**INPUT FOR THIS TASK**
◆ ◆ ◆ ◆
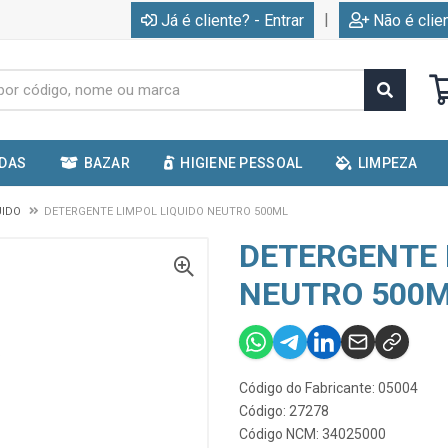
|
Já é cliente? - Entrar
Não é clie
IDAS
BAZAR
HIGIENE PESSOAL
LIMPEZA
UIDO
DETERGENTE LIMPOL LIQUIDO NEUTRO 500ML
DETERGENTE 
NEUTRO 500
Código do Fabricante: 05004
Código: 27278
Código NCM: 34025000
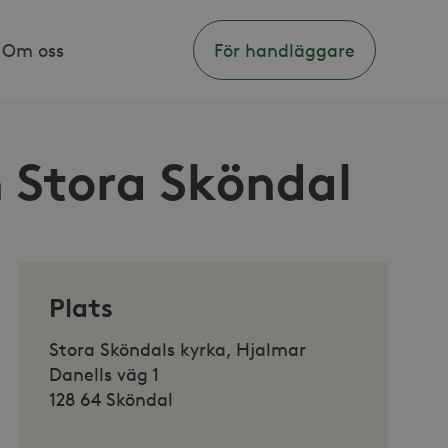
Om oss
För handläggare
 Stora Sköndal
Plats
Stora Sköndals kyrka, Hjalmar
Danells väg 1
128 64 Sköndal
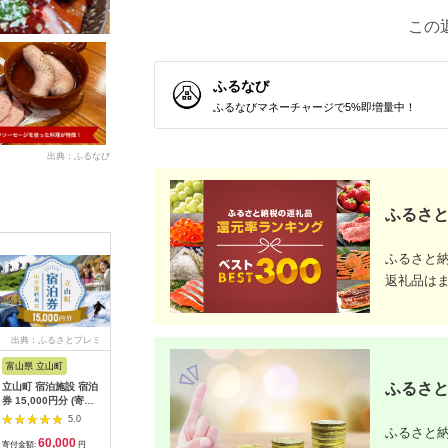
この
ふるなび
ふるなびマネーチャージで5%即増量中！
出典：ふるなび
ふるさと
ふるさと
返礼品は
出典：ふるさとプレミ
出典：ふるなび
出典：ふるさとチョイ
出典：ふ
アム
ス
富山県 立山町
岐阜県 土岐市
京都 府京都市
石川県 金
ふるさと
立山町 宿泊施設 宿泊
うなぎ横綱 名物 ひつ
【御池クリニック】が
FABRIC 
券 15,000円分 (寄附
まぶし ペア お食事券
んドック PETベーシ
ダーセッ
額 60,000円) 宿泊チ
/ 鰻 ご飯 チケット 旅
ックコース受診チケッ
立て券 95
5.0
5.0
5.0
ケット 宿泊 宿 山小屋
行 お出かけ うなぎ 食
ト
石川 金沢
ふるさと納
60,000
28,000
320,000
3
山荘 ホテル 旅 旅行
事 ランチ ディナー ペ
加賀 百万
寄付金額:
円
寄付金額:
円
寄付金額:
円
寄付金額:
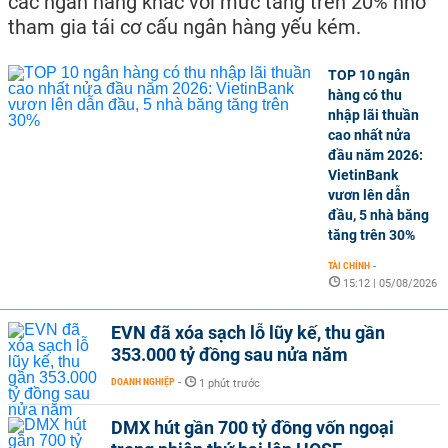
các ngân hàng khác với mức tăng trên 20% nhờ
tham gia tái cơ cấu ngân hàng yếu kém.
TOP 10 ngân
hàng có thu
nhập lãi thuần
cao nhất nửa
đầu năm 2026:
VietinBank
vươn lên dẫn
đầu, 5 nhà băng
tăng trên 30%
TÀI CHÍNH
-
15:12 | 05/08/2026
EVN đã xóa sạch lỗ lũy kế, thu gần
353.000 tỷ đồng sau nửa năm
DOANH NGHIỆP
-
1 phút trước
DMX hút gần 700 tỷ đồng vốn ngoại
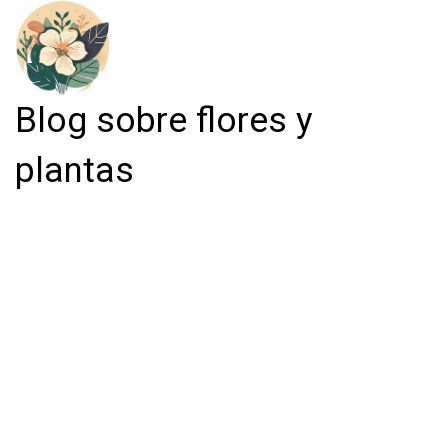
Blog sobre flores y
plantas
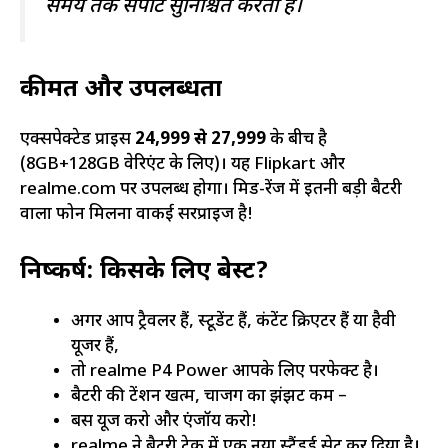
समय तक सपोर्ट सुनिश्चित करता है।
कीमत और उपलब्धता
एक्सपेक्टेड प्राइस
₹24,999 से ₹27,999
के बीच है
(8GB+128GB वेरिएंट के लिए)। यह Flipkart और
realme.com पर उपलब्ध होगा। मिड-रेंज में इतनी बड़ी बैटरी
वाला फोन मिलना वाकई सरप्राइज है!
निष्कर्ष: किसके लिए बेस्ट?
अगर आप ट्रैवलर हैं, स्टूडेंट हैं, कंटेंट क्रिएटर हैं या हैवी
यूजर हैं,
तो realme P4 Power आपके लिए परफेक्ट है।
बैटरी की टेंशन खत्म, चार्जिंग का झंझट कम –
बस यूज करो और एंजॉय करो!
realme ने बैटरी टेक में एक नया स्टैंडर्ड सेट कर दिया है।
◆ ◆ ◆ ◆
**ABOUT THIS TASK**
Return the material from the line containing "vươn lên dẫn" through the line containing "निष्कर्ष: किसके लिए बेस्ट?", exactly and in full, but without its pictures.

**ANSWER SPACE**
vươn lên dẫn
đầu, 5 nhà băng
tăng trên 30%
TÀI CHÍNH
-
15:12 | 05/08/2026
EVN đã xóa sạch lỗ lũy kế, thu gần
353.000 tỷ đồng sau nửa năm
DOANH NGHIỆP
-
1 phút trước
DMX hút gần 700 tỷ đồng vốn ngoại
Blog sobre flores y
plantas
समय तक सपोर्ट सुनिश्चित करता है।
कीमत और उपलब्धता
एक्सपेक्टेड प्राइस
₹24,999 से ₹27,999
के बीच है
(8GB+128GB वेरिएंट के लिए)। यह Flipkart और
realme.com पर उपलब्ध होगा। मिड-रेंज में इतनी बड़ी बैटरी
वाला फोन मिलना वाकई सरप्राइज है!
निष्कर्ष: किसके लिए बेस्ट?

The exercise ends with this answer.